→ How to complete this task
Please retype the data in full, exactly as given.

BEGIN Given data

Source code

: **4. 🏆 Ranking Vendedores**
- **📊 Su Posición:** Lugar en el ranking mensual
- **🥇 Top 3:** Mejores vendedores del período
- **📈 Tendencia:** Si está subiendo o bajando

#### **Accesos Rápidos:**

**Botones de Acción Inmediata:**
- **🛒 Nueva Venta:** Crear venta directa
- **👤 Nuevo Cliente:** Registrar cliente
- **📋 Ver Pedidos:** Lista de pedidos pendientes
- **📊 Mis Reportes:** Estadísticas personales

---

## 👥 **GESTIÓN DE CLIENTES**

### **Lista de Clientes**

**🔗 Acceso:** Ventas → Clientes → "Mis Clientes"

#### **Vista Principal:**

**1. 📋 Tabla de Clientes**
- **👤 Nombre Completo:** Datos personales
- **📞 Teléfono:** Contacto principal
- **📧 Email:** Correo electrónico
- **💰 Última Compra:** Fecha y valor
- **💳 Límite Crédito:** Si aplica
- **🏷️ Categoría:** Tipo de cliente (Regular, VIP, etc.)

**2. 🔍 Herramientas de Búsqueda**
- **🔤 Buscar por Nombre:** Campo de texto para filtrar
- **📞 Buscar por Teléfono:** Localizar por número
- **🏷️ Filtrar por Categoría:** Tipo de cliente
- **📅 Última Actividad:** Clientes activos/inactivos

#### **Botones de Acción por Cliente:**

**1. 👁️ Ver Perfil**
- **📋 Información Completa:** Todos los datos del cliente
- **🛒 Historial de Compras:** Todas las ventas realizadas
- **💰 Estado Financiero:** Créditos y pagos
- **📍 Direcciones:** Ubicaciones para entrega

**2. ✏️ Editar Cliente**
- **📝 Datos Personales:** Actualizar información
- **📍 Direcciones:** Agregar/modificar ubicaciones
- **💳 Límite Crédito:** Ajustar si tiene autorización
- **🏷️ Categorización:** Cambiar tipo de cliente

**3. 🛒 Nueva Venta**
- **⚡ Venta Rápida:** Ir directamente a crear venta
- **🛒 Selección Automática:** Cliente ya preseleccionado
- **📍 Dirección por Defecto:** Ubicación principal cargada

END Given data

→ Written response
Source code

: **4. 🏆 Ranking Vendedores**
- **📊 Su Posición:** Lugar en el ranking mensual
- **🥇 Top 3:** Mejores vendedores del período
- **📈 Tendencia:** Si está subiendo o bajando

#### **Accesos Rápidos:**

**Botones de Acción Inmediata:**
- **🛒 Nueva Venta:** Crear venta directa
- **👤 Nuevo Cliente:** Registrar cliente
- **📋 Ver Pedidos:** Lista de pedidos pendientes
- **📊 Mis Reportes:** Estadísticas personales

---

## 👥 **GESTIÓN DE CLIENTES**

### **Lista de Clientes**

**🔗 Acceso:** Ventas → Clientes → "Mis Clientes"

#### **Vista Principal:**

**1. 📋 Tabla de Clientes**
- **👤 Nombre Completo:** Datos personales
- **📞 Teléfono:** Contacto principal
- **📧 Email:** Correo electrónico
- **💰 Última Compra:** Fecha y valor
- **💳 Límite Crédito:** Si aplica
- **🏷️ Categoría:** Tipo de cliente (Regular, VIP, etc.)

**2. 🔍 Herramientas de Búsqueda**
- **🔤 Buscar por Nombre:** Campo de texto para filtrar
- **📞 Buscar por Teléfono:** Localizar por número
- **🏷️ Filtrar por Categoría:** Tipo de cliente
- **📅 Última Actividad:** Clientes activos/inactivos

#### **Botones de Acción por Cliente:**

**1. 👁️ Ver Perfil**
- **📋 Información Completa:** Todos los datos del cliente
- **🛒 Historial de Compras:** Todas las ventas realizadas
- **💰 Estado Financiero:** Créditos y pagos
- **📍 Direcciones:** Ubicaciones para entrega

**2. ✏️ Editar Cliente**
- **📝 Datos Personales:** Actualizar información
- **📍 Direcciones:** Agregar/modificar ubicaciones
- **💳 Límite Crédito:** Ajustar si tiene autorización
- **🏷️ Categorización:** Cambiar tipo de cliente

**3. 🛒 Nueva Venta**
- **⚡ Venta Rápida:** Ir directamente a crear venta
- **🛒 Selección Automática:** Cliente ya preseleccionado
- **📍 Dirección por Defecto:** Ubicación principal cargada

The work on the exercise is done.